The limitations of this trial include difficulty standardizing urine sample collection across the menstrual cycle, less invasive measurement of menstrual dysfunction, failure to control for the possible effect of caffeine on estrogen metabolites (43), variability of estrogen metabolites both within an individual and across individuals, a 12-week exercise intervention that does not mimic a habitual pattern of physical activity, and a small sample size. Due to the variability of the measures of estrogen metabolites, a larger sample may be needed to observe meaningful group effects if rigorous methods surrounding urine sampling and intervention delivery can be maintained. However, in the present study, the direction of changes in 2-OHE1, 16α-OHE1, and 2-OHE1 to 16α-OHE1 ratio is uniformly moving in an unfavorable direction based on the literature on estrogen metabolism and physical activity, similar to the findings in a study of 170 postmenopausal women by Atkinson et al. (26). This suggests that a larger sample size, while perhaps alleviating the effect of the large variability of these measures, may not change the direction of the present findings.

Future investigations should focus on the overall association between body composition and estrogen metabolism and on the effect of changes in body composition on changes in estrogen metabolism. The effect of physical activity could be considered further as part of an intervention to induce negative energy balance and/or change body composition. The findings of the present study also suggest that a resistance exercise intervention to increase lean body mass may alter estrogen metabolism. The use of objective measures of physical activity in large observational studies and interventions at different life stages should also be undertaken to follow up on recently observed associations. In addition, further examination of other estrogen metabolites, such as the more genotoxic 4-hyroxyestrone, may be warranted once analysis becomes more feasible.

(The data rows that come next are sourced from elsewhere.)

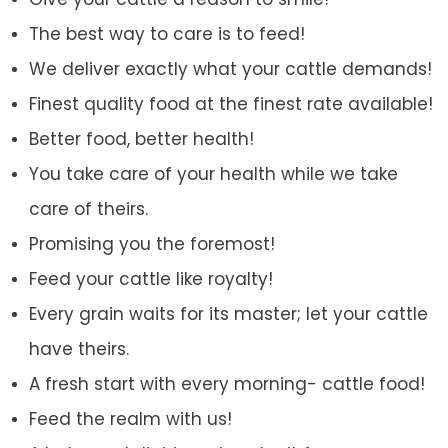
The best way to care is to feed!
We deliver exactly what your cattle demands!
Finest quality food at the finest rate available!
Better food, better health!
You take care of your health while we take
care of theirs.
Promising you the foremost!
Feed your cattle like royalty!
Every grain waits for its master; let your cattle
have theirs.
A fresh start with every morning- cattle food!
Feed the realm with us!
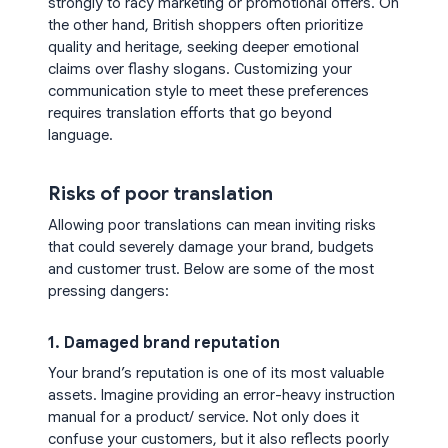
strongly to racy marketing or promotional offers. On
the other hand, British shoppers often prioritize
quality and heritage, seeking deeper emotional
claims over flashy slogans. Customizing your
communication style to meet these preferences
requires translation efforts that go beyond
language.
Risks of poor translation
Allowing poor translations can mean inviting risks
that could severely damage your brand, budgets
and customer trust. Below are some of the most
pressing dangers:
1. Damaged brand reputation
Your brand’s reputation is one of its most valuable
assets. Imagine providing an error-heavy instruction
manual for a product/ service. Not only does it
confuse your customers, but it also reflects poorly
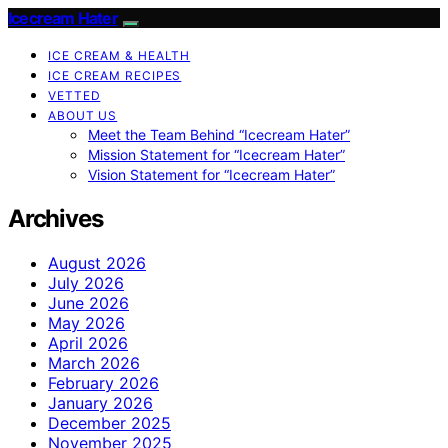
Icecream Hater
ICE CREAM & HEALTH
ICE CREAM RECIPES
VETTED
ABOUT US
Meet the Team Behind “Icecream Hater”
Mission Statement for “Icecream Hater”
Vision Statement for “Icecream Hater”
Archives
August 2026
July 2026
June 2026
May 2026
April 2026
March 2026
February 2026
January 2026
December 2025
November 2025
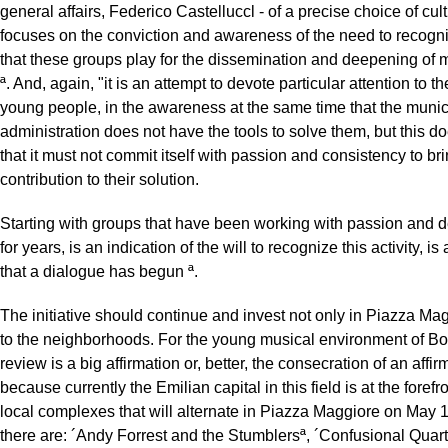
general affairs, Federico Castelluccl - of a precise choice of cult
focuses on the conviction and awareness of the need to recogni
that these groups play for the dissemination and deepening of m
ª. And, again, "it is an attempt to devote particular attention to t
young people, in the awareness at the same time that the munic
administration does not have the tools to solve them, but this 
that it must not commit itself with passion and consistency to bri
contribution to their solution.
Starting with groups that have been working with passion and 
for years, is an indication of the will to recognize this activity, is
that a dialogue has begun ª.
The initiative should continue and invest not only in Piazza Mag
to the neighborhoods. For the young musical environment of Bo
review is a big affirmation or, better, the consecration of an affir
because currently the Emilian capital in this field is at the foref
local complexes that will alternate in Piazza Maggiore on May 
there are: ´Andy Forrest and the Stumblersª, ´Confusional Quart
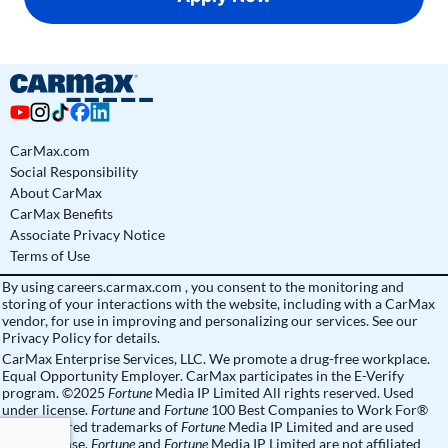
CarMax.com
Social Responsibility
About CarMax
CarMax Benefits
Associate Privacy Notice
Terms of Use
By using
careers.carmax.com
, you consent to the monitoring and
storing of your interactions with the website, including with a CarMax
vendor, for use in improving and personalizing our services. See
our
Privacy Policy
for details.
CarMax Enterprise Services, LLC. We promote a drug-free workplace.
Equal Opportunity Employer. CarMax participates in the E-Verify
program. ©2025
Fortune
Media IP Limited All rights reserved. Used
under license.
Fortune
and
Fortune
100 Best Companies to Work For®
are registered trademarks of
Fortune
Media IP Limited and are used
under license.
Fortune
and
Fortune
Media IP Limited are not affiliated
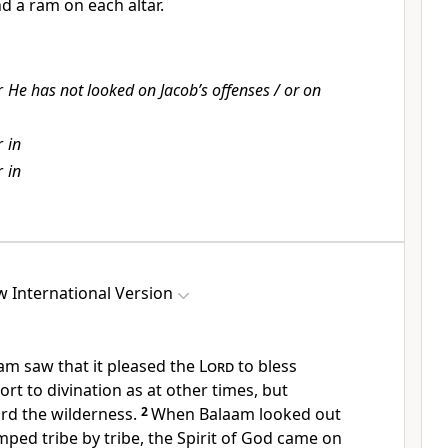
nd a ram on each altar.
r
He has not looked on Jacob’s offenses / or on
r
in
r
in
 International Version
m saw that it pleased the
Lord
to bless
ort to divination
as at other times, but
rd the wilderness.
2
When Balaam looked out
ped tribe by tribe, the Spirit of God came on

In conclusion, a 12-week aerobic exercise intervention in premenopausal women, which resulted in significant improvements in aerobic fitness and body composition, did not significantly change urinary excretion of 2-OHE1, 16α-OHE1, or 2-OHE1 to 16α-OHE1 ratio, proposed biomarkers of breast cancer risk. Baseline body fat was favorably associated with estrogen metabolite levels, and a positive association between an increase in lean body mass and higher 2-OHE1 to 16α-OHE1 ratio was observed.

We thank the participants for their time and Lisa Workman, Susan Goruk, Arne Van Aerde, Margie McNeely, and Dana Wilkinson for their invaluable assistance.